/---
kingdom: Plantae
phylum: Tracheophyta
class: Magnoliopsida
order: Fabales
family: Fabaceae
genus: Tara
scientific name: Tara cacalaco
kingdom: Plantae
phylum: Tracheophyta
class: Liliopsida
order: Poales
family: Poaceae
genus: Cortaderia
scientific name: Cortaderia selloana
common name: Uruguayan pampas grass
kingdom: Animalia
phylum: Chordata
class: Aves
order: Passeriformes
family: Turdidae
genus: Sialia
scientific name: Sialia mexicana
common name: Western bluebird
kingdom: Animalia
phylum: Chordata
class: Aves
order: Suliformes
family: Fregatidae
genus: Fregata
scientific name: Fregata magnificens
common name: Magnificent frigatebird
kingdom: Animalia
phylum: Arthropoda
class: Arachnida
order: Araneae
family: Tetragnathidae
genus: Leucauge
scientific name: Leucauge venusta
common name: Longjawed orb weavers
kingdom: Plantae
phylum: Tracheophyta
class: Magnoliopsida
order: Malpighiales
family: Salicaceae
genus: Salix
\---
The problem = Extract every line of the records above that contains the string "order". Matching is case-sensitive.

Written solution =
order: Fabales
order: Poales
order: Passeriformes
order: Suliformes
order: Araneae
order: Malpighiales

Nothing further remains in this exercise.